Ümit Aksoy bir yol kitabı yazmış. Türkiye'nin 90'larından 2000'lerine doğru otostop yapa yapa ilerlemiş. Mahalle hayatından, metropolde yaşamaya, siyasete, müziğe, sevmeye, yolda olmaya dair bir 'Türkiye'nin Ruhu' portresi çizmiş. Atay demiş, Müslüm demiş, Turgut Uyar demiş. Ve daha bir çok şey daha.
Uyurkulak, Menteş'le iddiaya girip "ben de senin üslubuna benzer bir kitap yazabilirim" demiş gibi bir roman yazmış. Zekiceliğine zerre lafım yok, hatta son bölümü çok beğendim, ama okurken arada bir kendime "bir tol vardı, bir tol yine var" diye hatırlattığımı da inkâr edemem. İlk fırsatta Tol'u yeniden okumalıyım.

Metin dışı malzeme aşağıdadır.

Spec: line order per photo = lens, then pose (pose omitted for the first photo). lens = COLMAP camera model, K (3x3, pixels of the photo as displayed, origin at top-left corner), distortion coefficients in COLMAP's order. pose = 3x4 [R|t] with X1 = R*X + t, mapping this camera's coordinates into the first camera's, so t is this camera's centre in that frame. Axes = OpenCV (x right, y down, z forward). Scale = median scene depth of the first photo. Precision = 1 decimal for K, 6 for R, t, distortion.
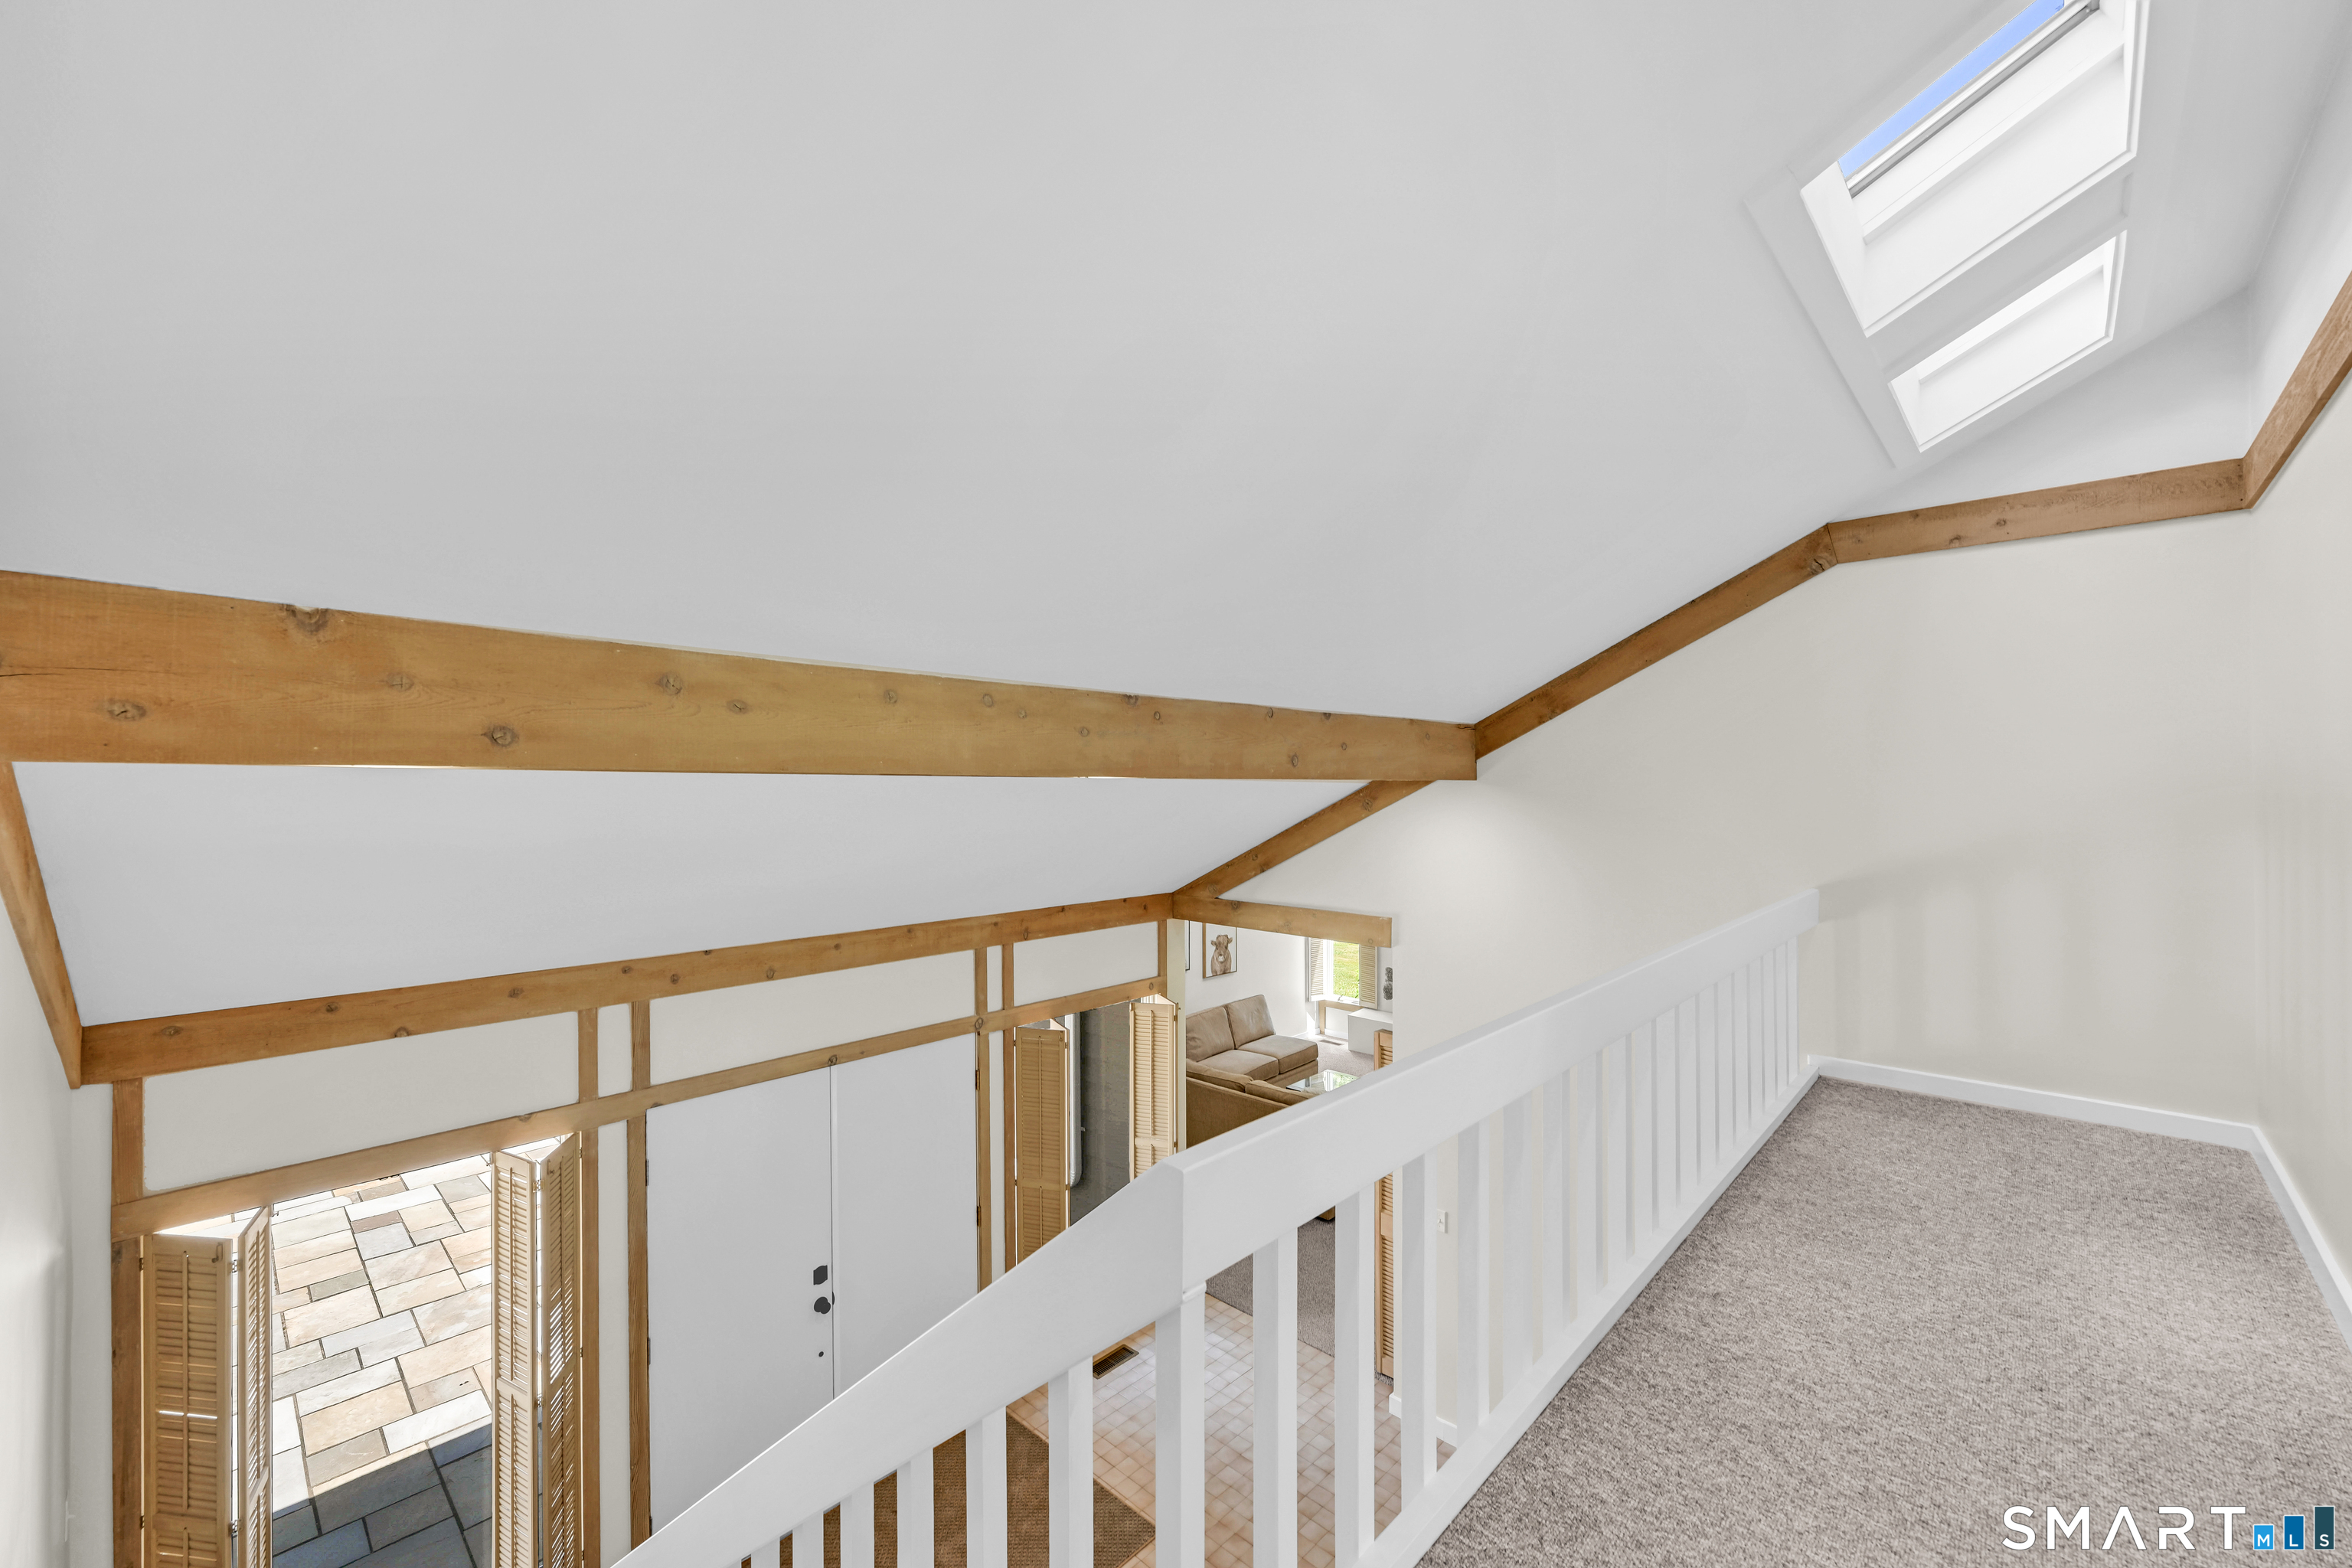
lens RADIAL K [[943.7, 0, 1173.5], [0, 943.7, 775.3], [0, 0, 1]] dist [-0.001842, -0.000009]
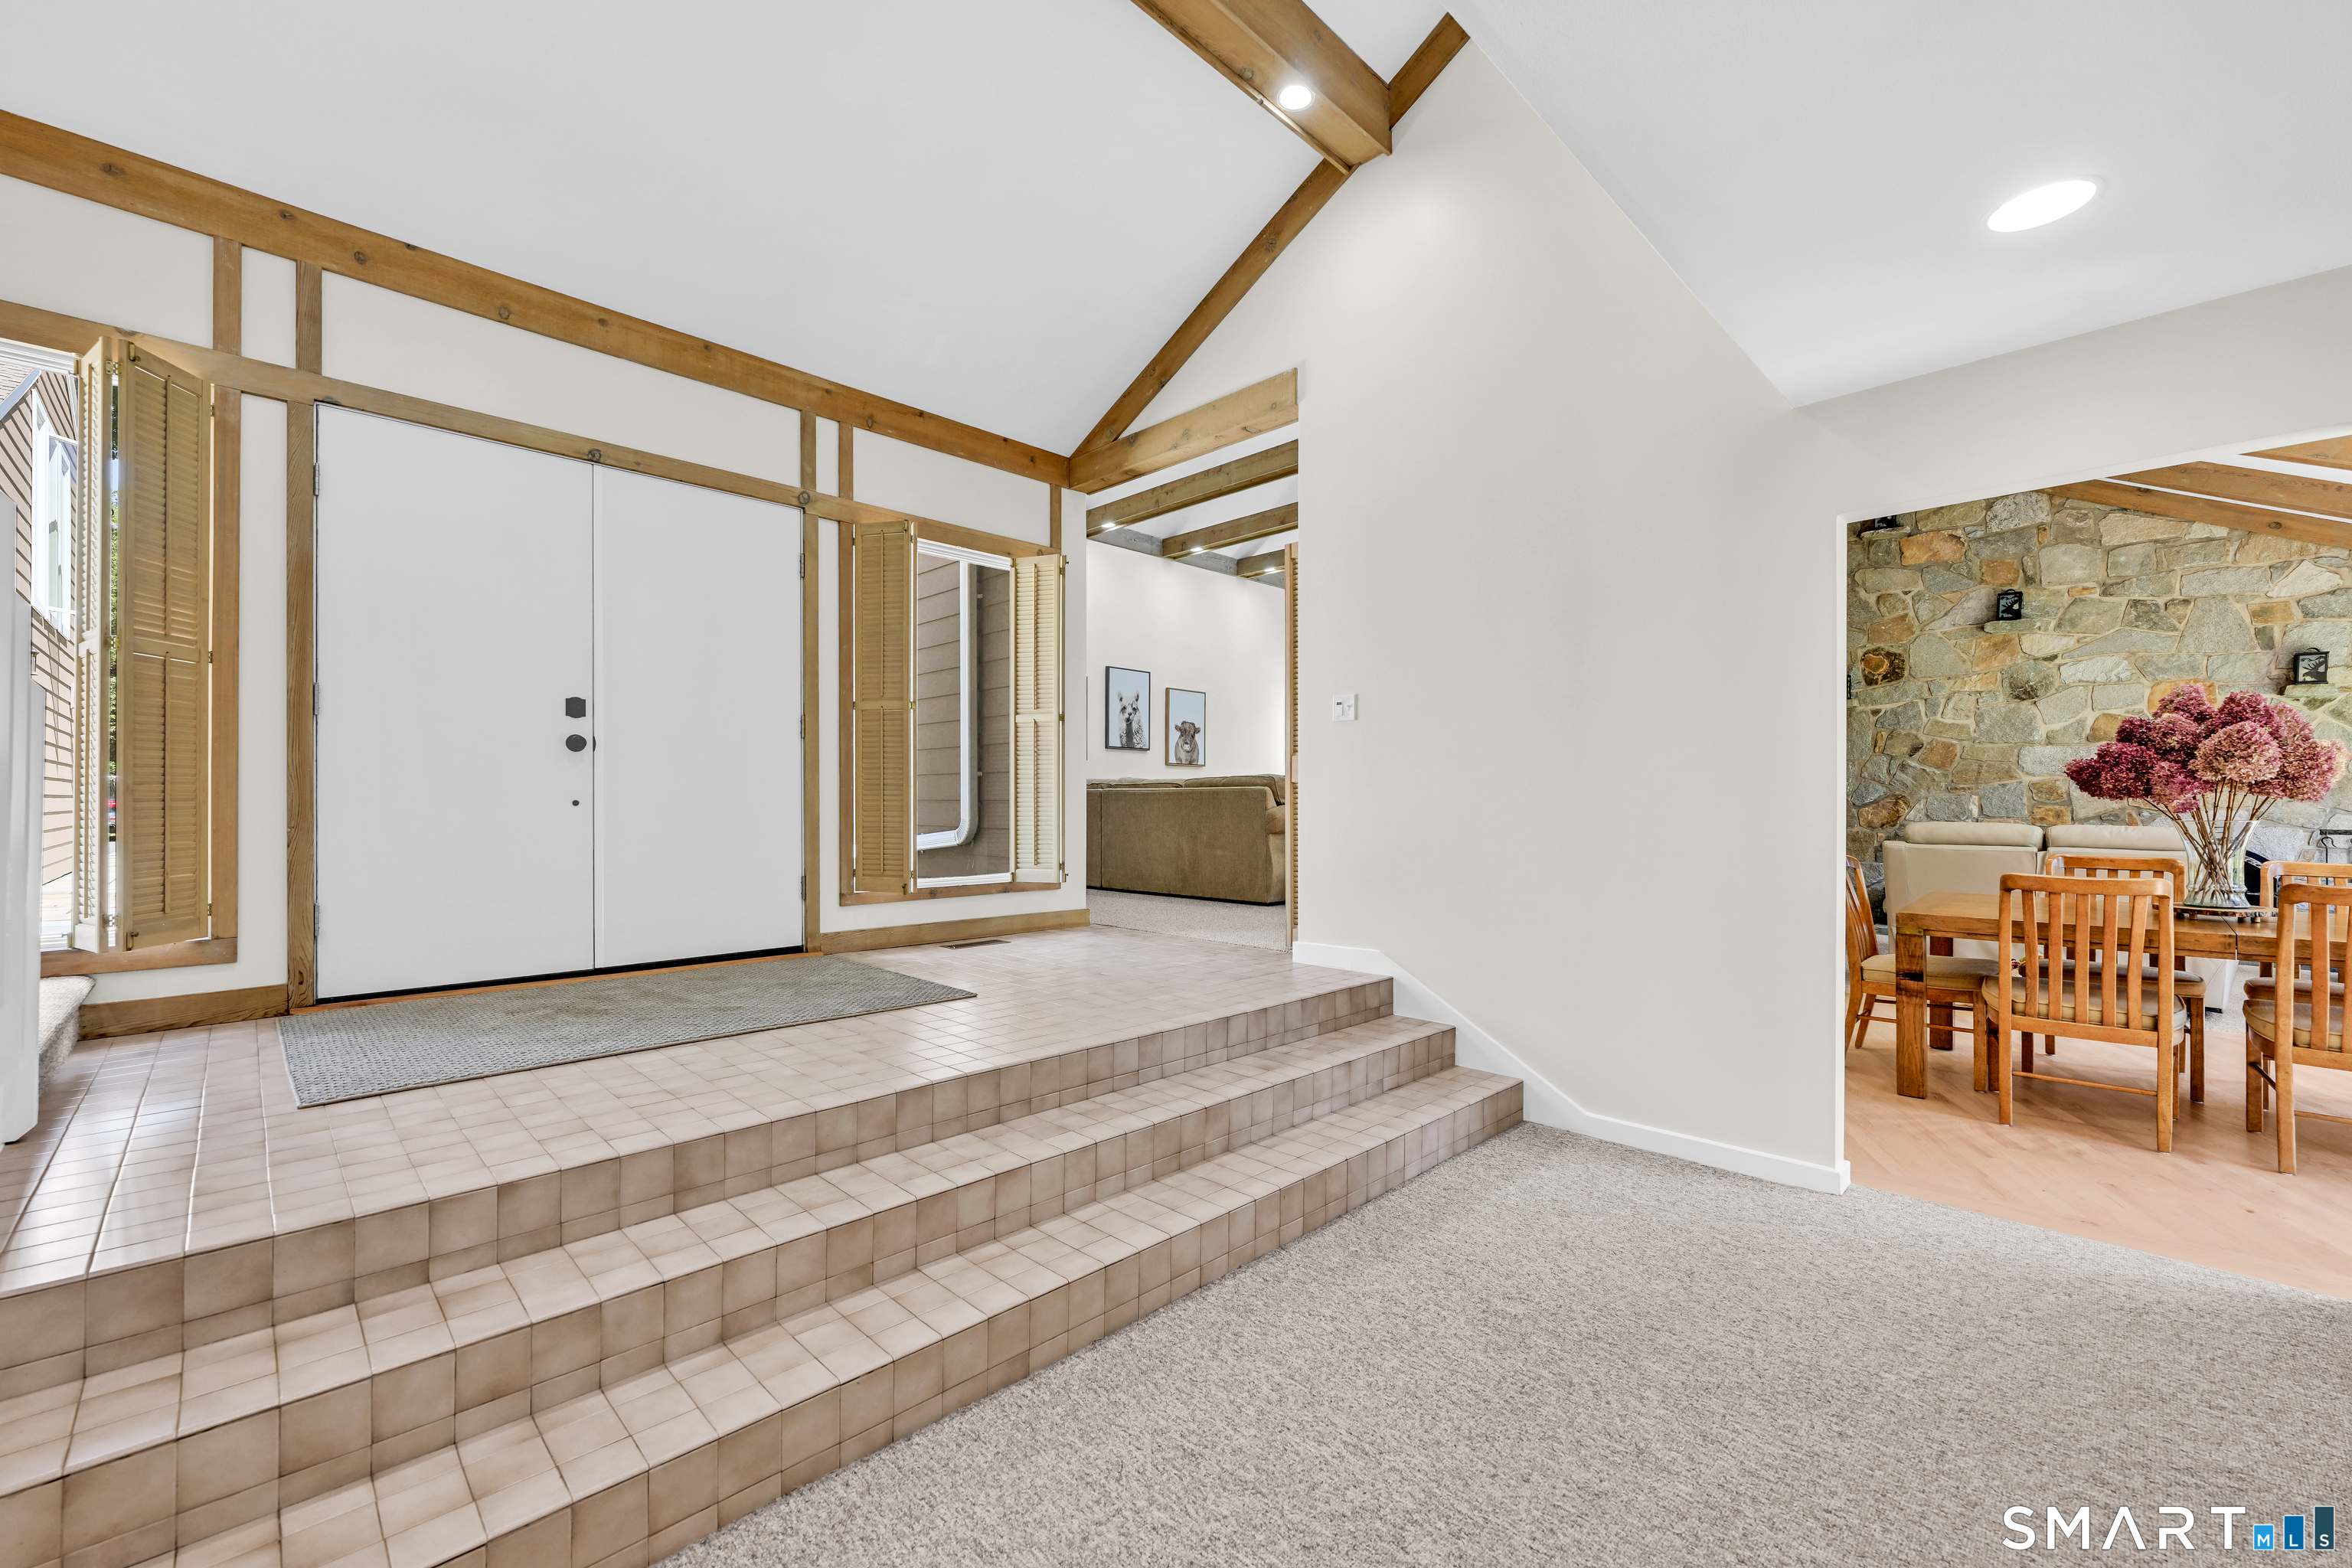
lens RADIAL K [[943.7, 0, 1175.5], [0, 943.7, 799.3], [0, 0, 1]] dist [-0.001842, -0.000009]
pose [[0.999411, 0.001841, -0.034271, 0.151662], [-0.001852, 0.999998, -0.000282, 0.523367], [0.034271, 0.000345, 0.999413, 0.168734]]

Kısa ve uzun hikâyeler, şiirler, deneysel metinler, Borges'ler, Dostoyevski'ler, Kafka'lar, Edith Piaf'lar, Şeyh Galip'ler... Hepsi bir kitapta toplanmış, çılgın bir çığlıkla raks etmekteler. Öyle bir kitap. Çabucak bitti, keşke bitmeseydi.